During her studies Marie had heard about Henri Becquerel's discovery of some sort of radiation emitting from uranium salts and decided to investigate these mysterious 'uranium rays' for her doctoral thesis. She soon discovered that the intensity of the rays was in direct proportion to the amount of uranium in her sample. Nothing she did to the uranium affected the rays. This, she said 'shows that radioactivity is an atomic property'. She also found that two minerals, pitchblende and chalcite, were much more radioactive than uranium itself, and realised that they must contain a new radioactive element.
Her husband Pierre abandoned his research on crystals to join Marie in her work. In July 1898, using basic chemical refining methods, they isolated a product from pitchblende about 400 times more active than uranium. This they named polonium in honour of Marie's native Poland.
'It was exhausting work to move the containers about, to transfer the liquids and to stir for hours at a time, with an iron bar, the boiling material in the cast iron basin' (bibliographic reference: M. Curie, Pierre Curie, Macmillan, Science Museum Library STS Books 92 CUR)
They continued with the painstaking refining and by December 1898 the couple announced the discovery of an even more radioactive substance in pitchblende which they called radium. This discovery had far-reaching effects; opening up the fields of radiotherapy and nuclear medicine.

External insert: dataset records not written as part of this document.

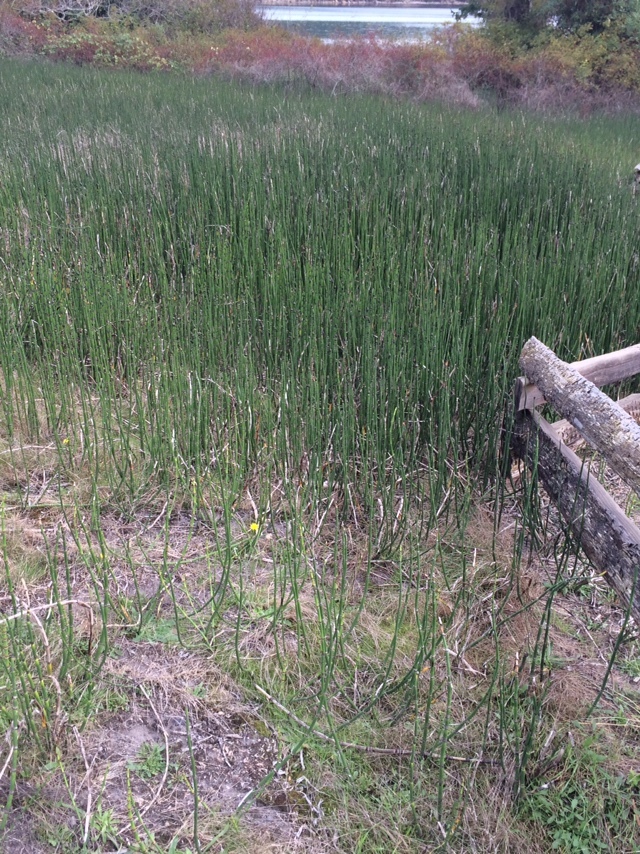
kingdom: Plantae
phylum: Tracheophyta
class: Polypodiopsida
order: Equisetales
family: Equisetaceae
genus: Equisetum
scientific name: Equisetum praealtum
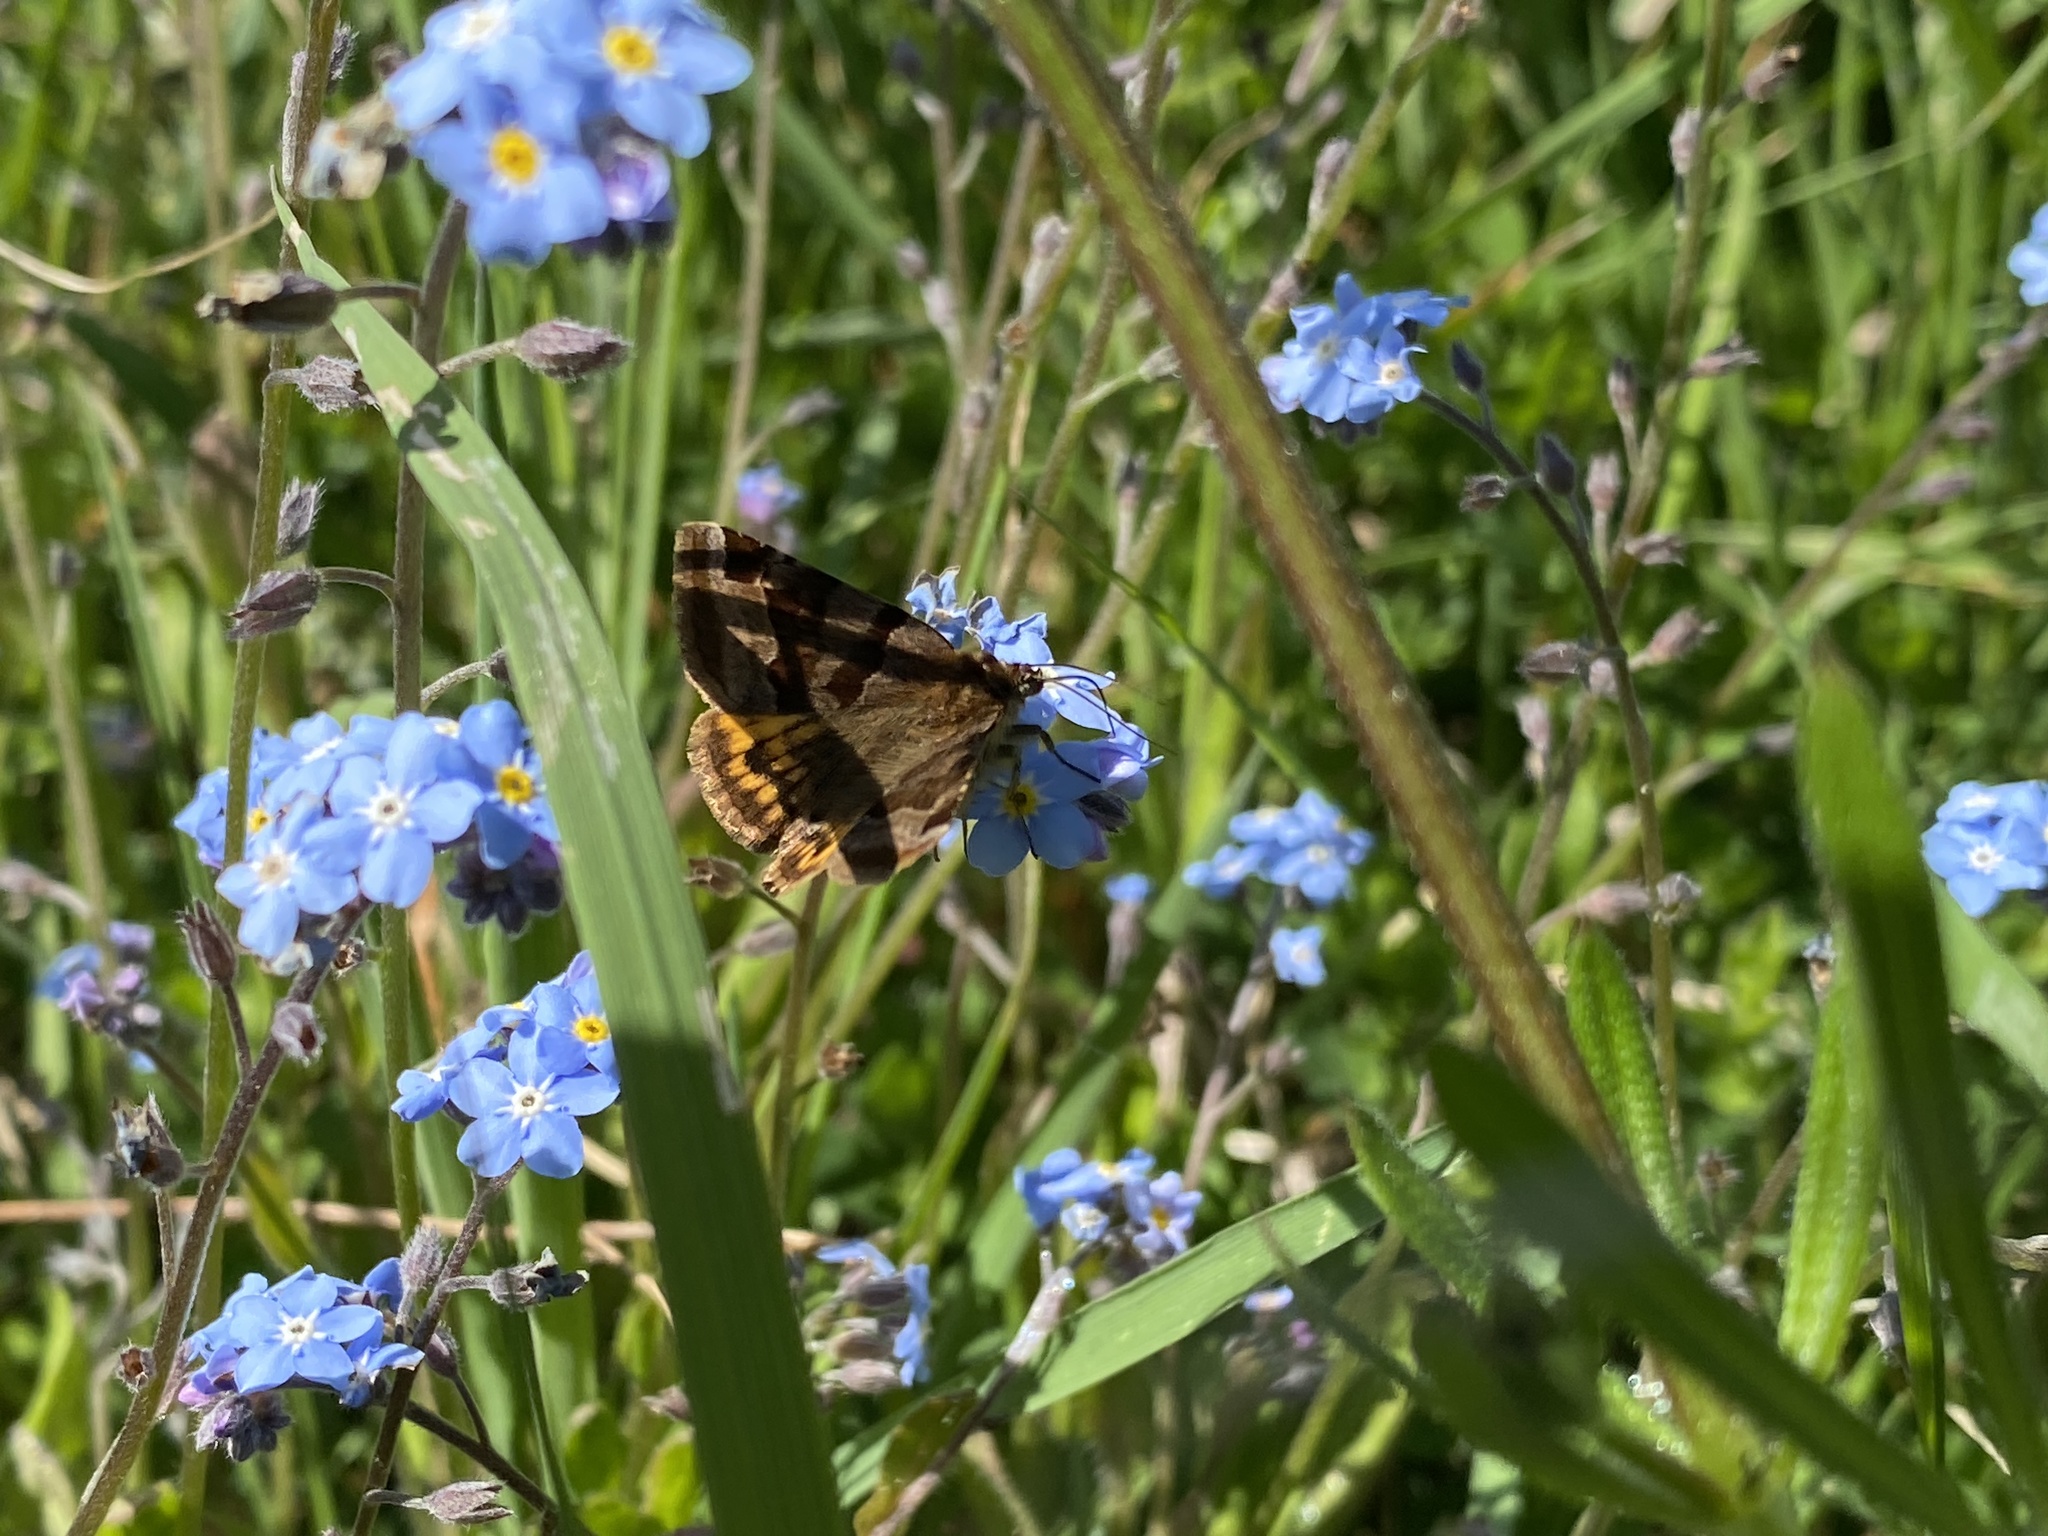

William Crookes designed the spinthariscope (from the Greek ‘spintharis’, a spark) in 1903 which counted alpha-particles emitted by radium. The instrument consists of a phosphorescent screen of zinc sulphide placed over a mintue trace of a radium salt (supplied to Crookes by Marie Curie). The alpha-particles cause visible flashes of light (scintillations) and these are observed through a microscope.
The examples pictured are four of the original instruments made by Crookes and show progressive stages in their development. Even after the invention of more sophisicated electric counting devices, Ernest Rutherford used these scintillation counting methods for the estimation of an activity.
Sir William Crookes is also known for his 1861 discovery of thallium, and his invention of the radiometer.